To really make Nylas compelling over Gmail, and also to replace Thunderbird, here's what I think needs to happen:

1. Bundle Sync Engine and N1 into a single program.

2. Implement local search. Faster than IMAP search and doesn't rely on a network connection.

(As it stands, Nylas requires an internet connection to work. As long as that's the case it's no Thunderbird replacement at all, and will have a v hard time winning over Gmail users.)

The good news is that both Sync Engine and N1 are GPLv3, so it's totally possible. The bad news is complexity:

* Sync Engine is written in Python and uses MySQL for persistence

* N1 is built with Coffeescript + React + Electron, and uses SQLite for persistence

So we need to simplify. We can't just bundle all that into an app, it would be a monstrosity. Here's how I think we could do it instead:

* Use Sync Engine as the basis for a Node library for IMAP sync

* Use the SQLite full-text feature (fts4) for search

That way you'd have a single Electron app with all persistence in SQLite.

I'm prototyping this now. Thoughts? Let me know if you have ideas or want to help!


N1 actually works offline. Obviously it won't fetch new mail, but you can read, archive, compose, and search for local messages. When you reconnect, those tasks will persist to the backend and Gmail/iCloud/Exchange.

Search is definitely an area we can make dramatic improvements, and we're working on it.


It may be open source, but it's a thin client-side with your data being handled by the servers of a third party. No thanks, as trusting Google or FastMail with my email is a tough pill to swallow already, trusting an intermediary as well is way too much.


You can actually host the Nylas Sync Engine yourself so if you're seriously considering it, it's still an option.


yes, but why not just use a client that doesn't need a server-side component


Looking through their API docs, one of the things that I noticed is that they added a transaction log ("delta" field), which IMAP doesn't have: https://www.nylas.com/docs/#deltas

Having a server communicate with IMAP (which is slow), cache the results, and export a more efficient/log-structured alternative probably makes syncing client computers much faster.


Interesting. Will take a look.


Nylas N1 requires a custom server (Nylas Sync Engine) to do notifications. Why? Their FAQ is extremely vague about it. Apparently it suffers the same performance issues as plain IMAP for search. It seems this might be to support their Electron based UI, which seems... bloated to say the least.
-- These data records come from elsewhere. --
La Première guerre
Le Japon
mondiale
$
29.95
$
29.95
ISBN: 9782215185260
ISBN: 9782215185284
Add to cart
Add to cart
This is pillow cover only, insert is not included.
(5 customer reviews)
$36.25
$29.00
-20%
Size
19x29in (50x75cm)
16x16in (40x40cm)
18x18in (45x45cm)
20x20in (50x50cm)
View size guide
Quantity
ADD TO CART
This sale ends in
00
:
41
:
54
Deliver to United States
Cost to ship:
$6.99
Hi-- I work at Nylas. Happy to jump in here :)

The sync engine handles all the compatibility or dozens of IMAP and Exchange servers, and uses a variety of heuristics for real-time notifications. It also does the heavy-lifting for the huge amount of data in most people's mailbox. The N1 app can cache your entire archive in about 10% of the disk space required if you also download all unprocessed headers+attachments.
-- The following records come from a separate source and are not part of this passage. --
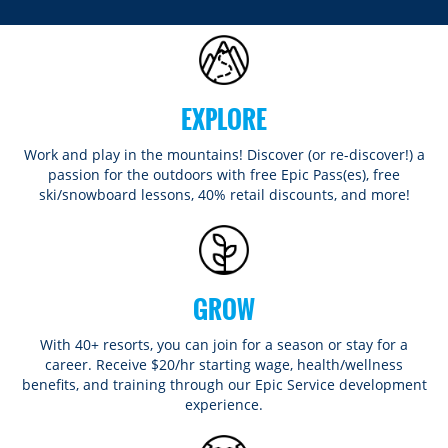
EXPLORE
Work and play in the mountains! Discover (or re-discover!) a
passion for the outdoors with free Epic Pass(es), free
ski/snowboard lessons, 40% retail discounts, and more!
GROW
With 40+ resorts, you can join for a season or stay for a
career. Receive $20/hr starting wage, health/wellness
benefits, and training through our Epic Service development
experience.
Right now our search implementation just sends a proxy request to the IMAP search, so you'll get the same performance as Gmail web, Mac Mail, etc. It's not ideal. We're working on our own faster search system, but it's tough to build a huge distributed search cluster that handles tens of terabytes. (And is growing quickly!) If anyone here wants to work on that, we're also hiring. ;)

N1 is built on Electron, which under the hood is Chromium+NodeJS so that comes with a bit of weight. But the app itself is pretty manageable. You can check out the source here: https://github.com/nylas/n1


The Electron UI is all local.

I believe the sync engine translates between IMAP and a custom JSON protocol they've created. I'm not sure what the performance difference is, but looking at the API docs, it looks a lot nicer to work with than IMAP: https://www.nylas.com/docs/

It also seems to more accurately represent modern semantics for working with email. For example, it allows using OAuth for authentication, and it has separate fields for folders and labels, depending on the backing email service. (And unlike IMAP, the labels field is actually useful.) You can also download a transaction log to make sync faster, which I don't think has an analog in IMAP.

Subjectively, I've found the performance to be rather snappy in most cases.